**Written task 1:** In the court opinion excerpt on estate tax apportionment, which item of the will directs that legacies be paid free and clear of estate, inheritance, succession or other taxes?

— Start Passage provided —

Paragraph Twelfth of the trust agreement provides in part:

“Trustee may loan to the Executor or other representative of Trustor’s estate, out of the principal of this trust fund, such amounts as may be deemed necessary for the purpose of paying any inheritance, succession or estate taxes which may be levied, under the laws of the United States or of any state, against Trustor’s estate or against any portion thereof or any interest therein which shall pass to or vest in any beneficiary of this trust, or for the payment of any expenses of the administration or for the protection, preservation or improvement of Trustor’s estate.”

This language lends no support to defendants’ contention. Clearly, its primary purpose was to supply a source of ready cash to the executors if they should need it in settling a very large estate. The “estate” to be administered and protected is the testator’s testamentary estate — not his gross taxable estate; and the reference to estate taxes is to taxes imposed on the testamentary estate. The reference to taxes that may be levied “against any portion” of his estate “which shall pass to or vest in any beneficiary of this trust” is not to taxes levied against the beneficiaries of the trust as such; it merely embodies a description of a portion of the testamentary estate, i. e., such portion as might pass to persons who were also beneficiaries of the trust. Nothing appears that justifies the inference that defendants seek to draw, viz., that the power of the trustee to lend money to pay estate taxes levied against the testamentary estate implies an intention that the residuary estate was to assume the payment of an estate tax that might be assessed with respect to the trust property. The argument is a non sequitwr.

Item Seventh of the will provides in part:

“I also authorize and empower my Executors to borrow, during the administration of my estate, any sum or sums of money they may deem necessary for the purpose of discharging any of my debts or the tax liabilities of my estate, * *

This so-called coordinate provision in Item Seventh of decedent’s will, conferring power upon the executors to borrow for the purpose, among others, of “discharging any of my debts or the tax liabilities of my estate”, is likewise of no help to defendants. The “tax liabilities” are those of his “estate”, and that estate is the testamentary estate only, as the context makes clear.

Finally, the provisions of Item Eighth of the will are a complete answer to defendants’ first contention. They are as follows:

“I direct that all of the legacies and other beneficial estate in this will created and provided for shall be paid free and clear of any estate, inheritance, succession or other taxes which, if chargeable, shall be paid out of the principal of my residuary estate.” (Emphasis supplied.)

By this provision the testator dealt specifically with the payment of estate taxes. The command to the executors to pay such taxes is limited to taxes upon estates created by the will. If the testator had intended his residuary estate to bear the burden of other estate taxes, he could readily have said so. The court below correctly held that the testator’s intention to depart from the statutory scheme of apportionment must clearly appear. It may not be derived from ambiguous language; much less may it be founded upon strained or tenuous reasoning. See the cases collected in the note at 15 A.L.R.2d 1216, 1230 et seq. In the case at bar the language of the will respecting the payment of estate taxes embodies the plain intent that the residuary estate shall assume the payment of such estate taxes, and only such estate taxes, as are levied in respect of property passing under the will.

We accordingly hold that neither the trust agreement of 1930 nor the decedent’s will provides for a method of apportionment or allocation of estate taxes different from that prescribed by the apportionment act.

II. Constitutionality of the apportionment act.

— End Passage provided —
— Start Items —

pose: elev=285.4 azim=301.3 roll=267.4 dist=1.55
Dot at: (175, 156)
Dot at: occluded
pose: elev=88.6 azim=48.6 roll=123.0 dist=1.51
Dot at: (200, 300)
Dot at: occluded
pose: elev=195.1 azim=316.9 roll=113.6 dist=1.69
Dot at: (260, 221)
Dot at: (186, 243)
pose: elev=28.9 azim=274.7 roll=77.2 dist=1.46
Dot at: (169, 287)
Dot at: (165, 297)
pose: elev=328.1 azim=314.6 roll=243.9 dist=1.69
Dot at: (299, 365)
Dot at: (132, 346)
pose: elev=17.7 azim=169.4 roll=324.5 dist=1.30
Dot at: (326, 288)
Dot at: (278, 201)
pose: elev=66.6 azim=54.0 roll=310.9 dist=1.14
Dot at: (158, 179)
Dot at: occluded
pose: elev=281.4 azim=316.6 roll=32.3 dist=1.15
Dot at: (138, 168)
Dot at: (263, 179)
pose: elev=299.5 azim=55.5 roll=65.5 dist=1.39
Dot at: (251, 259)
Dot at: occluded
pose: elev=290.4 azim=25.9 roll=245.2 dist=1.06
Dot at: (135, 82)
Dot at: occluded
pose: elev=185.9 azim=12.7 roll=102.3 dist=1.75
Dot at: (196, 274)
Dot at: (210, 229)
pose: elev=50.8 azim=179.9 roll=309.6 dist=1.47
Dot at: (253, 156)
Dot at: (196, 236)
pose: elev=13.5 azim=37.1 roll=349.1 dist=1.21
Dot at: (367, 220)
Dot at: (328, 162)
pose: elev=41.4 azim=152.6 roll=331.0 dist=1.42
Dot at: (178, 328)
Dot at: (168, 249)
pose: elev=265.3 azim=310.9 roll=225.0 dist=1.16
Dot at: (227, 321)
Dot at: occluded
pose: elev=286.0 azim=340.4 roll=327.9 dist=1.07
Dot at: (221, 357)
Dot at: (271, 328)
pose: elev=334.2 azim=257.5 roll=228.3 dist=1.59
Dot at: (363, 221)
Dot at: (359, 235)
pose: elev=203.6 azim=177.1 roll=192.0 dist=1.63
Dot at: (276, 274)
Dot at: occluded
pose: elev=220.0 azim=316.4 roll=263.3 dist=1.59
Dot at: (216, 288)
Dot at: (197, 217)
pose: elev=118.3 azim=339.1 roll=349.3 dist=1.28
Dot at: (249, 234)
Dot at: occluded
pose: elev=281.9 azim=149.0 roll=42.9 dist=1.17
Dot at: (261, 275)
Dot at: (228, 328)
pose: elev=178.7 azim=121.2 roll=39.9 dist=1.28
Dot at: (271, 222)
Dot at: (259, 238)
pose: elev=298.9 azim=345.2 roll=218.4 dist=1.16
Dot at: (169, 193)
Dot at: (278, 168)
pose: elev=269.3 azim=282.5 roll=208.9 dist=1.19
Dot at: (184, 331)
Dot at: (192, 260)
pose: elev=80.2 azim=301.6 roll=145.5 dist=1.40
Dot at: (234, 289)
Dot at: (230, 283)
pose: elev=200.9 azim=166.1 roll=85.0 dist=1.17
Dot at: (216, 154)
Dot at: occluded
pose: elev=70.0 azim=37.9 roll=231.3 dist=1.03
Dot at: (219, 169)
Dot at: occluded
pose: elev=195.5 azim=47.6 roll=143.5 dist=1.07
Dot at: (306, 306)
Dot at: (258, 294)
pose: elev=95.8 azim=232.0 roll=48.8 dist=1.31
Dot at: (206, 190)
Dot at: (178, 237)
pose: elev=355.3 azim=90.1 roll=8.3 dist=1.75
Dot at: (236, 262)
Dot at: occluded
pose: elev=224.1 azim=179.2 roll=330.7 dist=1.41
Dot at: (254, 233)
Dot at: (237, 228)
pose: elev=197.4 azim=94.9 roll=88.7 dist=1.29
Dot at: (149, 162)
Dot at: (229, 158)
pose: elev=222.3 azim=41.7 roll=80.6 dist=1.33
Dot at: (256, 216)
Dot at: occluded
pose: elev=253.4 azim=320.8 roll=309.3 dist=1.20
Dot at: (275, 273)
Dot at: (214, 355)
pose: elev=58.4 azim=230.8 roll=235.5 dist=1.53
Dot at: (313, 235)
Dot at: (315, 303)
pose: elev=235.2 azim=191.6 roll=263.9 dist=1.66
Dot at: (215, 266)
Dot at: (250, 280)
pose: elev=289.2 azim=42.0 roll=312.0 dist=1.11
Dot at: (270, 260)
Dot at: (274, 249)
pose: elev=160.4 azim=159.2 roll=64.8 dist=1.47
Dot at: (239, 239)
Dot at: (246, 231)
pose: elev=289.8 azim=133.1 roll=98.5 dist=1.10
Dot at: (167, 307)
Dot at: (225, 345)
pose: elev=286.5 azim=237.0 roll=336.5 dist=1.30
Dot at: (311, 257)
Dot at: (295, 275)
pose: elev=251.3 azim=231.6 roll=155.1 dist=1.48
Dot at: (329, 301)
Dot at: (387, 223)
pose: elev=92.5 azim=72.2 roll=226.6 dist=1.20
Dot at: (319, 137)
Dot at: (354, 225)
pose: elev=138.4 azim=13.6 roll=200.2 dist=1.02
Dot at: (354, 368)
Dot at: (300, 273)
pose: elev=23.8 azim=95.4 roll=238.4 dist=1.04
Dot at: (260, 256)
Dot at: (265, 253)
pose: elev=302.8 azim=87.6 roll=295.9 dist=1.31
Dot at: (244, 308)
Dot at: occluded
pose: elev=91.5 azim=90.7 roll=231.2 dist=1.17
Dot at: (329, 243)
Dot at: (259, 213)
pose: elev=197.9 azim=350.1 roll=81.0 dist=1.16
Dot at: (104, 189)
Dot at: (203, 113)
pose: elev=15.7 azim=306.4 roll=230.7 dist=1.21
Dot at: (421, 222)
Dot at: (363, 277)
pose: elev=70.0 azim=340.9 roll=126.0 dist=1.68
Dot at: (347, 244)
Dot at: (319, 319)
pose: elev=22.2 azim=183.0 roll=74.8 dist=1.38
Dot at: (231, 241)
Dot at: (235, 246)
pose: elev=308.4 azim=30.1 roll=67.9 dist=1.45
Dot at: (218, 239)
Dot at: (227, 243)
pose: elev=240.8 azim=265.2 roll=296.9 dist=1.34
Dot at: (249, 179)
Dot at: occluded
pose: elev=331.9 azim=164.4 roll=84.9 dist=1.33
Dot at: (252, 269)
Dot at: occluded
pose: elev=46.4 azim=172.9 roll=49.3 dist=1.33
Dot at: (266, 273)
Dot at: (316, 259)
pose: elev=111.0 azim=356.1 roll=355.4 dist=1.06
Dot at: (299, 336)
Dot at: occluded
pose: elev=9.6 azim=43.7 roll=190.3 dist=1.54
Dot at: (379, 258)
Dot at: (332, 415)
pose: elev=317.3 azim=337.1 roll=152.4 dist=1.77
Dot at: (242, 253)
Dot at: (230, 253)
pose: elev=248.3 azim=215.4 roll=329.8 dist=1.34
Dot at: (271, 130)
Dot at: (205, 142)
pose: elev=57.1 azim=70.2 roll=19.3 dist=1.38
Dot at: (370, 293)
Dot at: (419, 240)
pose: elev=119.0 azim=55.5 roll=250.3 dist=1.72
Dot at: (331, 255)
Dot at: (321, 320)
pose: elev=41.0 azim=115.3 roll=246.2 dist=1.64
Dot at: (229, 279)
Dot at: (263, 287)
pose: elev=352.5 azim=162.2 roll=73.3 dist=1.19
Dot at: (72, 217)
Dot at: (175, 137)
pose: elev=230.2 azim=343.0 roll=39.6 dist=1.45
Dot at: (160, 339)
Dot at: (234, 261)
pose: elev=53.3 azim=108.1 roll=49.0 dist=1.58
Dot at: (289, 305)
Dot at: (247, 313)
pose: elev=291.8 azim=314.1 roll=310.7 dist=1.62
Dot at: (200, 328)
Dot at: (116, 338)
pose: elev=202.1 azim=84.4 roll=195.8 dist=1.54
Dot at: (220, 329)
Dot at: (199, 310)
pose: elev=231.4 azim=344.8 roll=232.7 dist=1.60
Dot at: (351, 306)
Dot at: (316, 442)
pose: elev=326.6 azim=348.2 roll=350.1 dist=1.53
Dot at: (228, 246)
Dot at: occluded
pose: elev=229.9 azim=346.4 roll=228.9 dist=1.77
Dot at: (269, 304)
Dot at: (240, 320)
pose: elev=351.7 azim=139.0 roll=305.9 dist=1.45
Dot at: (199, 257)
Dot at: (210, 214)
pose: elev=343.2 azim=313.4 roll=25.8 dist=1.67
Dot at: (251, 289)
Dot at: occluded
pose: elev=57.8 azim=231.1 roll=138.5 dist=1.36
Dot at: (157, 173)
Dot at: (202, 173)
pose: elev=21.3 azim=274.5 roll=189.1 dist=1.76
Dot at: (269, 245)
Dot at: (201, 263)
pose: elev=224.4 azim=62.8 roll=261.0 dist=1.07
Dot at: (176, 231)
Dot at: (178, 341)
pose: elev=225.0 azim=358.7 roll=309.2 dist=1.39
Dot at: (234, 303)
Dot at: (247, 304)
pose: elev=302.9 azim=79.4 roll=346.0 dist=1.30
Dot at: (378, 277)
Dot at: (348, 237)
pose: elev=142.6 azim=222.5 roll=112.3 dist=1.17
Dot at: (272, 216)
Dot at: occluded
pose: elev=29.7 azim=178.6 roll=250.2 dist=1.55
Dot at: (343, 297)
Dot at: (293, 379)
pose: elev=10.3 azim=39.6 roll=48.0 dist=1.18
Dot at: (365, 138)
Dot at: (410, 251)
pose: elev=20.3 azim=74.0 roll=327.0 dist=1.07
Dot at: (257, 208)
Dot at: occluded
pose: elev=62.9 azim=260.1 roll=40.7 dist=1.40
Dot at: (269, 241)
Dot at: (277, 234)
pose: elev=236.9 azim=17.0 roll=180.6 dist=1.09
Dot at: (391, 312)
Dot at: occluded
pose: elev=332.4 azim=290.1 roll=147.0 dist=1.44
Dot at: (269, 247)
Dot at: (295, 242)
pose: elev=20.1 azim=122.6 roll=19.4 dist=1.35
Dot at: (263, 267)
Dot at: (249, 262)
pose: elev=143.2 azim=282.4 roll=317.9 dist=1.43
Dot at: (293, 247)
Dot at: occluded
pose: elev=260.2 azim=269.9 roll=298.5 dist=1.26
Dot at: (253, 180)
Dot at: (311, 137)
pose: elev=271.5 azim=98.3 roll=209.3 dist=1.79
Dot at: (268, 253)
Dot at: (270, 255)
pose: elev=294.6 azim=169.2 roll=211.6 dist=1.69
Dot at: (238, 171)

— End Items —

**Written task 2:** Echo the records between the line holding "pose: elev=222.3 azim=41.7" and the line holding "Dot at: (227, 243)", inclusive.

**Complete output 1:** Item Eighth.

**Complete output 2:**
pose: elev=222.3 azim=41.7 roll=80.6 dist=1.33
Dot at: (256, 216)
Dot at: occluded
pose: elev=253.4 azim=320.8 roll=309.3 dist=1.20
Dot at: (275, 273)
Dot at: (214, 355)
pose: elev=58.4 azim=230.8 roll=235.5 dist=1.53
Dot at: (313, 235)
Dot at: (315, 303)
pose: elev=235.2 azim=191.6 roll=263.9 dist=1.66
Dot at: (215, 266)
Dot at: (250, 280)
pose: elev=289.2 azim=42.0 roll=312.0 dist=1.11
Dot at: (270, 260)
Dot at: (274, 249)
pose: elev=160.4 azim=159.2 roll=64.8 dist=1.47
Dot at: (239, 239)
Dot at: (246, 231)
pose: elev=289.8 azim=133.1 roll=98.5 dist=1.10
Dot at: (167, 307)
Dot at: (225, 345)
pose: elev=286.5 azim=237.0 roll=336.5 dist=1.30
Dot at: (311, 257)
Dot at: (295, 275)
pose: elev=251.3 azim=231.6 roll=155.1 dist=1.48
Dot at: (329, 301)
Dot at: (387, 223)
pose: elev=92.5 azim=72.2 roll=226.6 dist=1.20
Dot at: (319, 137)
Dot at: (354, 225)
pose: elev=138.4 azim=13.6 roll=200.2 dist=1.02
Dot at: (354, 368)
Dot at: (300, 273)
pose: elev=23.8 azim=95.4 roll=238.4 dist=1.04
Dot at: (260, 256)
Dot at: (265, 253)
pose: elev=302.8 azim=87.6 roll=295.9 dist=1.31
Dot at: (244, 308)
Dot at: occluded
pose: elev=91.5 azim=90.7 roll=231.2 dist=1.17
Dot at: (329, 243)
Dot at: (259, 213)
pose: elev=197.9 azim=350.1 roll=81.0 dist=1.16
Dot at: (104, 189)
Dot at: (203, 113)
pose: elev=15.7 azim=306.4 roll=230.7 dist=1.21
Dot at: (421, 222)
Dot at: (363, 277)
pose: elev=70.0 azim=340.9 roll=126.0 dist=1.68
Dot at: (347, 244)
Dot at: (319, 319)
pose: elev=22.2 azim=183.0 roll=74.8 dist=1.38
Dot at: (231, 241)
Dot at: (235, 246)
pose: elev=308.4 azim=30.1 roll=67.9 dist=1.45
Dot at: (218, 239)
Dot at: (227, 243)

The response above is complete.